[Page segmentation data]
»»
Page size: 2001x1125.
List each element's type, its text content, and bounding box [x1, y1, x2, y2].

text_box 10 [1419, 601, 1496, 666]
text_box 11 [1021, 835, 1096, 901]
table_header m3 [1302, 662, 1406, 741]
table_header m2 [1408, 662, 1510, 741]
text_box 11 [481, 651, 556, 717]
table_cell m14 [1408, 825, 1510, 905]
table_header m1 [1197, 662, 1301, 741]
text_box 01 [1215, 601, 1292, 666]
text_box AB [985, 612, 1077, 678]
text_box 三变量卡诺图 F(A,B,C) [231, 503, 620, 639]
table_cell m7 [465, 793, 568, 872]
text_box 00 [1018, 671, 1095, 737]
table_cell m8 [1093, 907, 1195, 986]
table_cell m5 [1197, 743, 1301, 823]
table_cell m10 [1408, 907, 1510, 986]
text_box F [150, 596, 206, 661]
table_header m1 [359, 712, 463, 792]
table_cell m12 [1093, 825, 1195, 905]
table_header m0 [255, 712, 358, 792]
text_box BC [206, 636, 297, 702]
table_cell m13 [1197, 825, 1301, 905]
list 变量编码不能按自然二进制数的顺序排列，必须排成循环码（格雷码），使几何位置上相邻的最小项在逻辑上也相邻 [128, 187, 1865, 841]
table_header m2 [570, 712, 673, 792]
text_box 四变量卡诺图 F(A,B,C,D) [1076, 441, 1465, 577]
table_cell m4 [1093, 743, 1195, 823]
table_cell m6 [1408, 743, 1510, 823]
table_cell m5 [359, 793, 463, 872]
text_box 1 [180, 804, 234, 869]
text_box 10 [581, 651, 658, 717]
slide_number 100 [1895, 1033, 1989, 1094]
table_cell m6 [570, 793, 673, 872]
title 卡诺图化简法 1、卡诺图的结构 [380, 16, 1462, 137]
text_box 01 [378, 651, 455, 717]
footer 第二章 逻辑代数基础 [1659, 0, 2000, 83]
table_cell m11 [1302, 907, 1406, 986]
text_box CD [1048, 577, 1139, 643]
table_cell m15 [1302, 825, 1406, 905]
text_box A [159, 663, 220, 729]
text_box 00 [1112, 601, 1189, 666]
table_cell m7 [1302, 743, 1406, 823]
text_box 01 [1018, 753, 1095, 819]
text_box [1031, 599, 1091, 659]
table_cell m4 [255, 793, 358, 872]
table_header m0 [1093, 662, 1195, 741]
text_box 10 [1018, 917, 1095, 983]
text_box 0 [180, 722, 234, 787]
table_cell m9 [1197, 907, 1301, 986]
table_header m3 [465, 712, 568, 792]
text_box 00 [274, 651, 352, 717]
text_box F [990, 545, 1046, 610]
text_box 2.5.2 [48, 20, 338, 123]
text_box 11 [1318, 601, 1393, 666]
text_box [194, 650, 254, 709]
««
**WORK ORDER:**
A word-for-word restatement of the lines running from the one with "text_box [1031, 599, 1091, 659]" to the last line of the records is the whole answer.

**TASK RESPONSE:**
text_box [1031, 599, 1091, 659]
table_cell m4 [255, 793, 358, 872]
table_header m0 [1093, 662, 1195, 741]
text_box 10 [1018, 917, 1095, 983]
text_box 0 [180, 722, 234, 787]
table_cell m9 [1197, 907, 1301, 986]
table_header m3 [465, 712, 568, 792]
text_box 00 [274, 651, 352, 717]
text_box F [990, 545, 1046, 610]
text_box 2.5.2 [48, 20, 338, 123]
text_box 11 [1318, 601, 1393, 666]
text_box [194, 650, 254, 709]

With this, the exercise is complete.